[Stored data entries]
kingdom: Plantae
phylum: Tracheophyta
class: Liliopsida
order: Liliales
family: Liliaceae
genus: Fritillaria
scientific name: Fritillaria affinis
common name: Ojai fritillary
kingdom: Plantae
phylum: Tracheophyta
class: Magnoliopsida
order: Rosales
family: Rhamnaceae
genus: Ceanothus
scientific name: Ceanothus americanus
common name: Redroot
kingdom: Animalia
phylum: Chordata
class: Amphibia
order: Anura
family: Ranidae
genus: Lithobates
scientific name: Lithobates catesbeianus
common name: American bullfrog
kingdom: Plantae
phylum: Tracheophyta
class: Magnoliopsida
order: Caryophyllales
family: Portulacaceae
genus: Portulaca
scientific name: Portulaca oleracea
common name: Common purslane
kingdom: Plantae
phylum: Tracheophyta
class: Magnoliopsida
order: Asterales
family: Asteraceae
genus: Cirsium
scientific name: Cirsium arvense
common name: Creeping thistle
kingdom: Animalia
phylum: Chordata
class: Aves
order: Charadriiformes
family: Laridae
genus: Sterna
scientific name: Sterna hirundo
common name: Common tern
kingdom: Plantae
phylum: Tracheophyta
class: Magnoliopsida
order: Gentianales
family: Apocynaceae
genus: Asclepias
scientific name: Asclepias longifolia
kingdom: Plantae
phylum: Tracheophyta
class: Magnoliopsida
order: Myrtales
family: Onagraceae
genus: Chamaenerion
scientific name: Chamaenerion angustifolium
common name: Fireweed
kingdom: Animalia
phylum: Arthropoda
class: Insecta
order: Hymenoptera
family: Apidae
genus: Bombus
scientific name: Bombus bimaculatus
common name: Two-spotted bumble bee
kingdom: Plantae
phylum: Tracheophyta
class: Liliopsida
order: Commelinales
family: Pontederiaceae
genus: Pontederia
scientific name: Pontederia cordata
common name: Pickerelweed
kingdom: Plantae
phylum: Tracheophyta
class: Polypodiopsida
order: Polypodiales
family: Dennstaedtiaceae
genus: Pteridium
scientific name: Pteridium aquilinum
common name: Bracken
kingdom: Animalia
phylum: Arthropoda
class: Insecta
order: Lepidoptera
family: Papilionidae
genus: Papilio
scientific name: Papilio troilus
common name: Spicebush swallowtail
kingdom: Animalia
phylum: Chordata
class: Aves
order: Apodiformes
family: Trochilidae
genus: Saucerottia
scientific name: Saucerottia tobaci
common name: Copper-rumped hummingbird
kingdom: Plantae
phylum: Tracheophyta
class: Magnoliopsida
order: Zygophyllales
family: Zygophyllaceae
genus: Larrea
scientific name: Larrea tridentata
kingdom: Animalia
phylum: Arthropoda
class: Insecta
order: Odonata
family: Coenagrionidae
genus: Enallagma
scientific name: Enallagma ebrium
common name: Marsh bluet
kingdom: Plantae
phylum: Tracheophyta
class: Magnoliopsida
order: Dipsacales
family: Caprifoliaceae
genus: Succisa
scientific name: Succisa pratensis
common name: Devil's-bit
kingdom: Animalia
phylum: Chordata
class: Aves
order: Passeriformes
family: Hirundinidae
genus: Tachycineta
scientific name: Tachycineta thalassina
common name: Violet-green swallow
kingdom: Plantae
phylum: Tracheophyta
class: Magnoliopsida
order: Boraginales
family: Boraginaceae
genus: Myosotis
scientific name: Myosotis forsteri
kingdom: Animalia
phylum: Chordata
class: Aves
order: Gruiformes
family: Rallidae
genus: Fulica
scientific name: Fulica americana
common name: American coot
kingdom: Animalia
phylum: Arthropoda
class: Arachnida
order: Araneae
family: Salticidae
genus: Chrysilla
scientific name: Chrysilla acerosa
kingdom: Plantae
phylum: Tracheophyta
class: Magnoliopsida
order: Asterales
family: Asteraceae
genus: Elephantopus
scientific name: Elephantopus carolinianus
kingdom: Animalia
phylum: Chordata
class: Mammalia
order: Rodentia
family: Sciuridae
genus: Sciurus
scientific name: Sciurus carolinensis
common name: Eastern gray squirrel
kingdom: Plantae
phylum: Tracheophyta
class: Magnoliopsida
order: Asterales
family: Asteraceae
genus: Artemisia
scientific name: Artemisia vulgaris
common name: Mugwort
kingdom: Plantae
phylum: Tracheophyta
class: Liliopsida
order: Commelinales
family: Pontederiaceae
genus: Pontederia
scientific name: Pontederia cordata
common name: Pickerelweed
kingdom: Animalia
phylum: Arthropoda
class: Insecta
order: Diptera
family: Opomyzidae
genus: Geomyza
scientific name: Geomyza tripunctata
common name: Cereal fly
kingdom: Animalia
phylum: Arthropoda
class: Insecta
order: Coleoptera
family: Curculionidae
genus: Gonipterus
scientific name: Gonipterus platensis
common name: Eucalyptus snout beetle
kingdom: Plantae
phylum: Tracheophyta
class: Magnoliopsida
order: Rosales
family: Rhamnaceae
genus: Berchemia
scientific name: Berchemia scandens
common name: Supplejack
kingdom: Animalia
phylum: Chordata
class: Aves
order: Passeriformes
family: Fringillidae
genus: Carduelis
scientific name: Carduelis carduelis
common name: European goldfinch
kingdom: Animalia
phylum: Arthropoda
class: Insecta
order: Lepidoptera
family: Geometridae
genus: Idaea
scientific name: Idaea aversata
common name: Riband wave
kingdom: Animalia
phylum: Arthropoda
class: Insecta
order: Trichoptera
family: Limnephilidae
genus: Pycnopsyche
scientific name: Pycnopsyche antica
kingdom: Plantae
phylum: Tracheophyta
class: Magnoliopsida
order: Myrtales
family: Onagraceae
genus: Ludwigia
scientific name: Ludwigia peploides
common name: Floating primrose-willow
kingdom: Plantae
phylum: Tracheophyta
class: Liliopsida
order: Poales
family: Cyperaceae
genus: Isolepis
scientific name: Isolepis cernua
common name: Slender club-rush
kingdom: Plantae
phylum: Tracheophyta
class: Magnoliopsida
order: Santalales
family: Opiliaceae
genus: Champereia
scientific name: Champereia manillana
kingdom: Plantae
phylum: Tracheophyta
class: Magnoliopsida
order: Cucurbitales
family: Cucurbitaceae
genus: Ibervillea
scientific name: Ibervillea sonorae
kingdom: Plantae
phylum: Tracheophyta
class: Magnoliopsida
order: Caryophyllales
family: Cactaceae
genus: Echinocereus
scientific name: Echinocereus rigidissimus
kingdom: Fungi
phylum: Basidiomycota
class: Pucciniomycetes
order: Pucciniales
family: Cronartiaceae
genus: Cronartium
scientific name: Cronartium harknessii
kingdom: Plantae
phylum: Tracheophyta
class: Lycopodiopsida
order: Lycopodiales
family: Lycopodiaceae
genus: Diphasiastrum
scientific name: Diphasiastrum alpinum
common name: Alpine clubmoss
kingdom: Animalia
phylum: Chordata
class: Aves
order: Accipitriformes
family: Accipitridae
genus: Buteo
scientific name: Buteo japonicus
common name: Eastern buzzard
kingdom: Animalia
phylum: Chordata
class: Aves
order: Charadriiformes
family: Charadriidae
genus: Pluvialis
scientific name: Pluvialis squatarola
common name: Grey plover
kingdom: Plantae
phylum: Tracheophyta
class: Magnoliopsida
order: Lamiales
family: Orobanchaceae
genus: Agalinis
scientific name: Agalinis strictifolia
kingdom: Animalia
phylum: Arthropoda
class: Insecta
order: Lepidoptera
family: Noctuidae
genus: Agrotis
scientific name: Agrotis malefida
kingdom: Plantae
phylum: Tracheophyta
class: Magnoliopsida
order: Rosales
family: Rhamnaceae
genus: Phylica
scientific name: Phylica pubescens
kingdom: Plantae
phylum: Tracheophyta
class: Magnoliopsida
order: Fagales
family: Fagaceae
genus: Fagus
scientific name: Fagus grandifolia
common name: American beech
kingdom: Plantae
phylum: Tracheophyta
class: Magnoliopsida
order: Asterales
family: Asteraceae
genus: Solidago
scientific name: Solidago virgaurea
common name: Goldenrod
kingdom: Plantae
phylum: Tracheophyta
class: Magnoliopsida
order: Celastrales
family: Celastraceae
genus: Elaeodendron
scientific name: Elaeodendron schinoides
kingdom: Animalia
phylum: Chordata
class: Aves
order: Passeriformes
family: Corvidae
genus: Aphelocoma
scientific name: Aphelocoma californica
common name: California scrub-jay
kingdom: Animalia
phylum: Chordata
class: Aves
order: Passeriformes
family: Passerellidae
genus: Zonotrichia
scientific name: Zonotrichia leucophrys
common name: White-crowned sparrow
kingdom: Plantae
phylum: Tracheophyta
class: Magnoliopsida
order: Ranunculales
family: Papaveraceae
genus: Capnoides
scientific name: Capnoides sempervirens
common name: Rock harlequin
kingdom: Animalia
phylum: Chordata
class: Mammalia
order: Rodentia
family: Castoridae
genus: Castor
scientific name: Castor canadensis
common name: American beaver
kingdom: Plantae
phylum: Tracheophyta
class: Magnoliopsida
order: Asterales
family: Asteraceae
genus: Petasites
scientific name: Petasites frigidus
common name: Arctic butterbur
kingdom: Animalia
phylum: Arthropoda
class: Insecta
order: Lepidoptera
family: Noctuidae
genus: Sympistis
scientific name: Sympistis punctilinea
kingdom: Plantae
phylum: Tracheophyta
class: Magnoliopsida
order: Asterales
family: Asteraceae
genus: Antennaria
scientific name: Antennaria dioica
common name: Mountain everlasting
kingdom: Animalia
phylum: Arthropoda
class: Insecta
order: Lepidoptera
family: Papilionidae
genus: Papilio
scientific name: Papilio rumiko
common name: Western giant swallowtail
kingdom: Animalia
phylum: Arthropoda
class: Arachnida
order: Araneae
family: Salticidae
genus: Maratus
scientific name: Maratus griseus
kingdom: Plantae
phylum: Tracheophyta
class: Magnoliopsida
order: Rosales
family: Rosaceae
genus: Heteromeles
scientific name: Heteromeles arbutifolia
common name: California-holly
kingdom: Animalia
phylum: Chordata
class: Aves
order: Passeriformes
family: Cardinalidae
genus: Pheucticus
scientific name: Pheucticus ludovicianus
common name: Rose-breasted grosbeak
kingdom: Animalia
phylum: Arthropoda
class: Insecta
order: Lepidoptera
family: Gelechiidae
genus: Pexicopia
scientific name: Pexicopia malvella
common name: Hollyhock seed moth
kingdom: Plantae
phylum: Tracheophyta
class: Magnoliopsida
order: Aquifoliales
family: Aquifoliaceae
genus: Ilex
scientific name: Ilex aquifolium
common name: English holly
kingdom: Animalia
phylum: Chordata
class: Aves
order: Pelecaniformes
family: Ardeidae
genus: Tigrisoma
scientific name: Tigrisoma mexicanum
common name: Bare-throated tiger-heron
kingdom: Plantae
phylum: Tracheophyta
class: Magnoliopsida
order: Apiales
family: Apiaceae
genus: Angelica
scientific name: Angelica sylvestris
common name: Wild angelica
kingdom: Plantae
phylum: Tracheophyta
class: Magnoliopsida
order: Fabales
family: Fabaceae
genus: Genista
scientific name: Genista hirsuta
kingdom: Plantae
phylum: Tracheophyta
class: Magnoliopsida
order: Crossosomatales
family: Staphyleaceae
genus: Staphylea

### TASK REQUIREMENTS
Please convert the lines of the records into a JSON list of strings, one string per line and no blank lines, starting at the line that contains "common name: Bare-throated tiger-heron" and continuing through the end of the records.

### THE COMPLETED TASK
[
  "common name: Bare-throated tiger-heron",
  "kingdom: Plantae",
  "phylum: Tracheophyta",
  "class: Magnoliopsida",
  "order: Apiales",
  "family: Apiaceae",
  "genus: Angelica",
  "scientific name: Angelica sylvestris",
  "common name: Wild angelica",
  "kingdom: Plantae",
  "phylum: Tracheophyta",
  "class: Magnoliopsida",
  "order: Fabales",
  "family: Fabaceae",
  "genus: Genista",
  "scientific name: Genista hirsuta",
  "kingdom: Plantae",
  "phylum: Tracheophyta",
  "class: Magnoliopsida",
  "order: Crossosomatales",
  "family: Staphyleaceae",
  "genus: Staphylea"
]